Pull out every line of the material that contains the string "True", and copy each one unchanged.
□ □ □ □ □
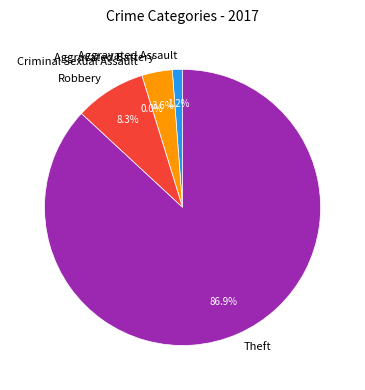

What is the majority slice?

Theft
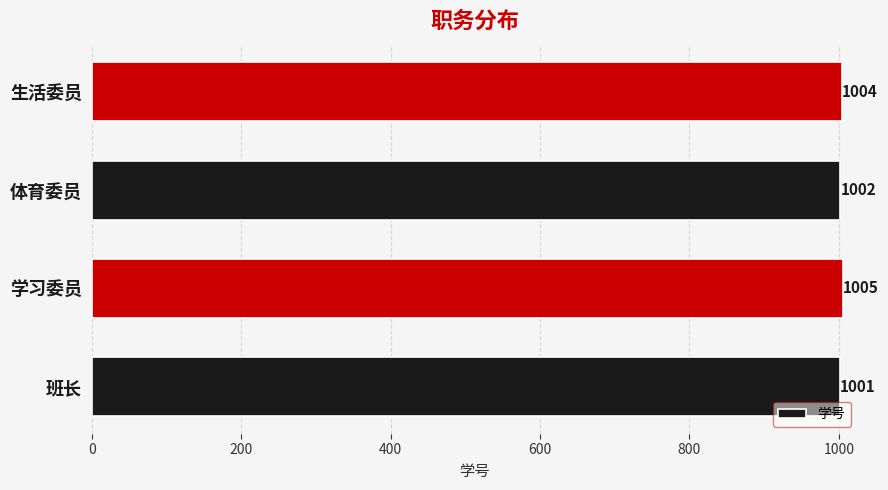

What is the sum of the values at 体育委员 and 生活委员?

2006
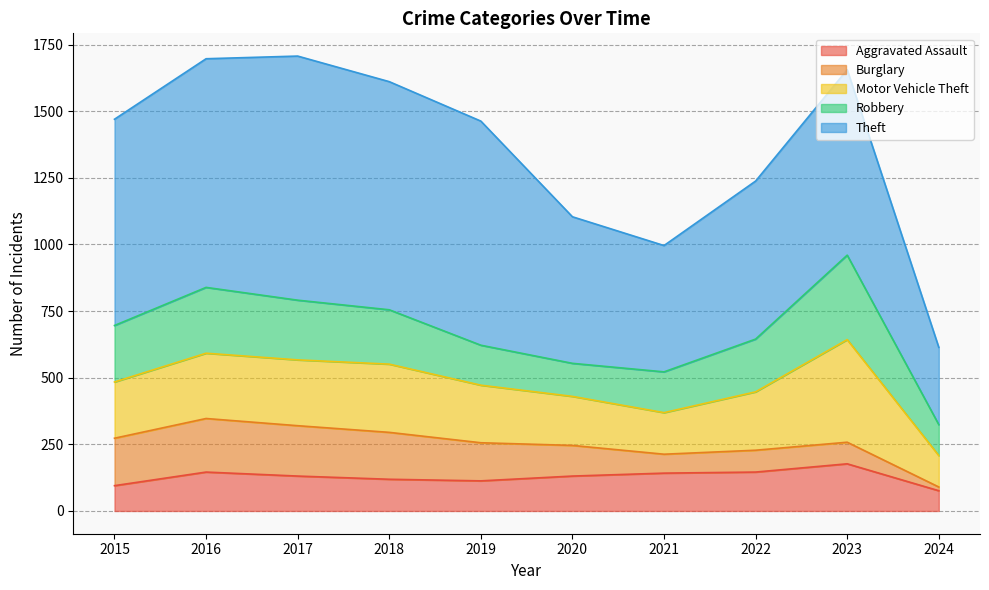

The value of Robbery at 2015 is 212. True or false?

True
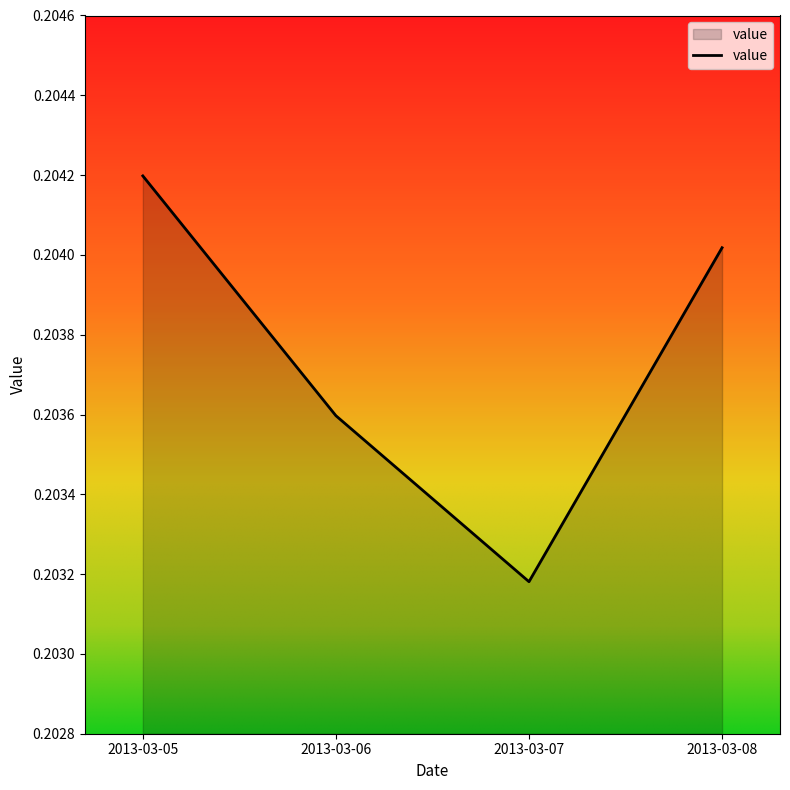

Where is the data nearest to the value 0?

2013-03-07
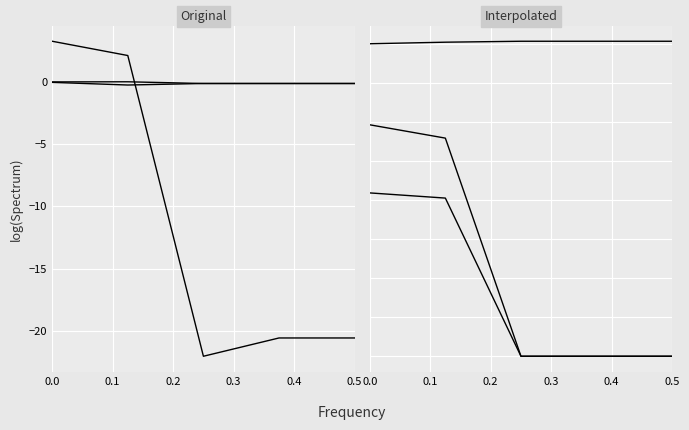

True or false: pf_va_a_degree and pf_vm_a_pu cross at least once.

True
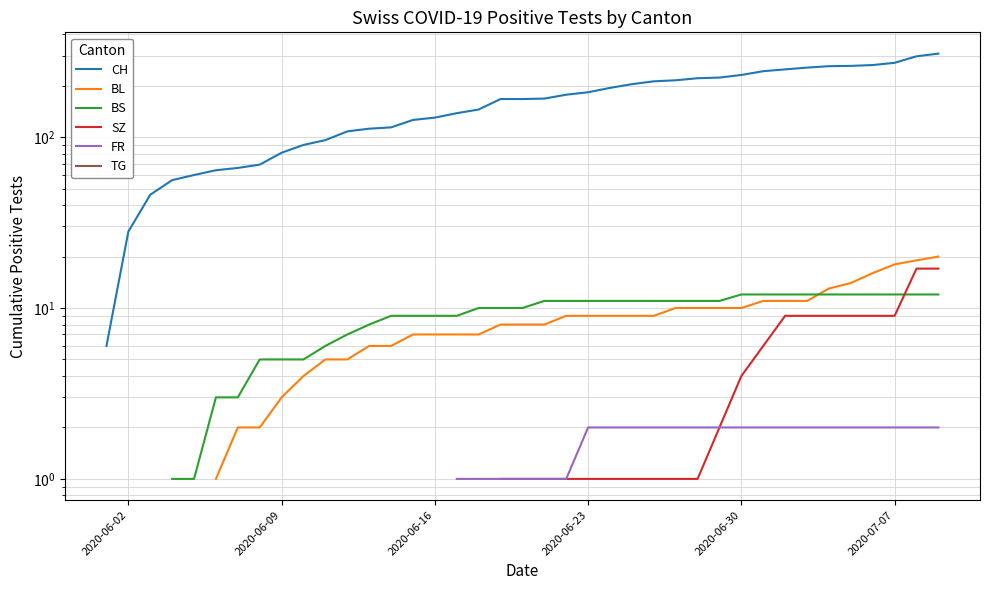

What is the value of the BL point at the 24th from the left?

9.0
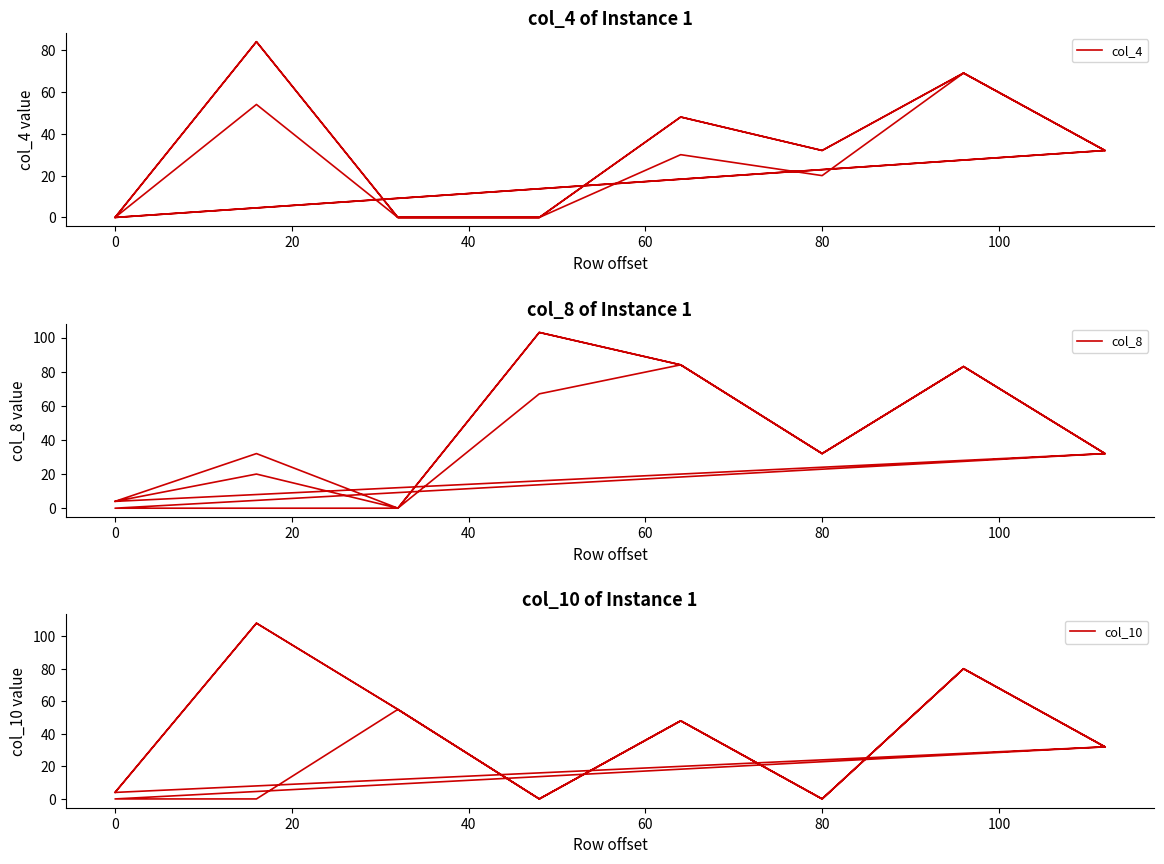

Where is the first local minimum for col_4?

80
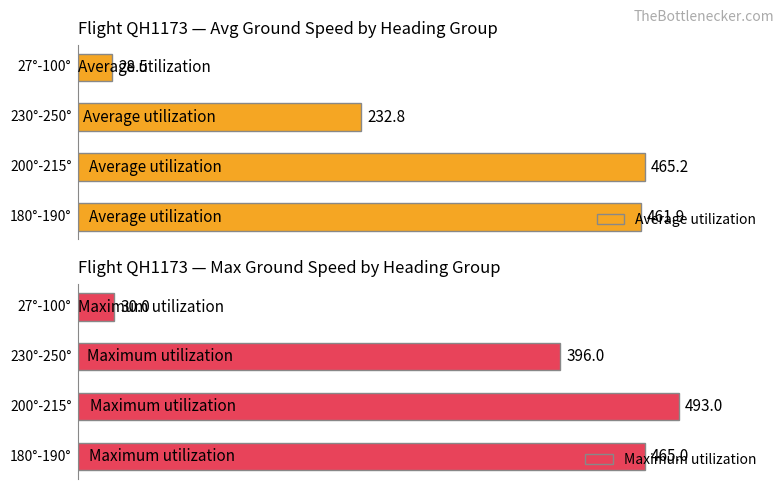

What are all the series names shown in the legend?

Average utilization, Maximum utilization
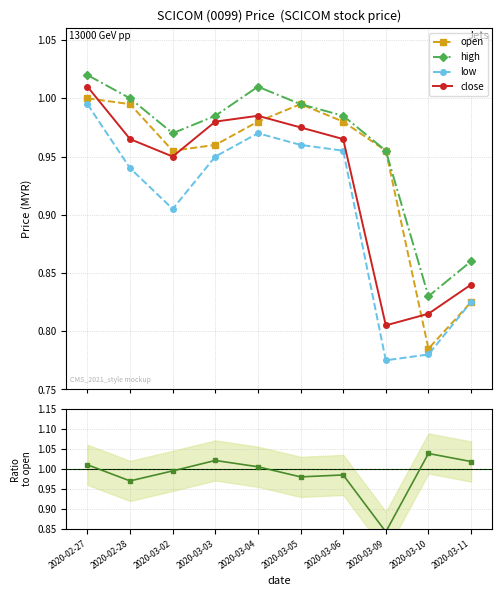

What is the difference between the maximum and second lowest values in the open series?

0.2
□ □ □ □ □
## [Answer]
The value of Robbery at 2015 is 212. True or false?
True
True or false: pf_va_a_degree and pf_vm_a_pu cross at least once.
True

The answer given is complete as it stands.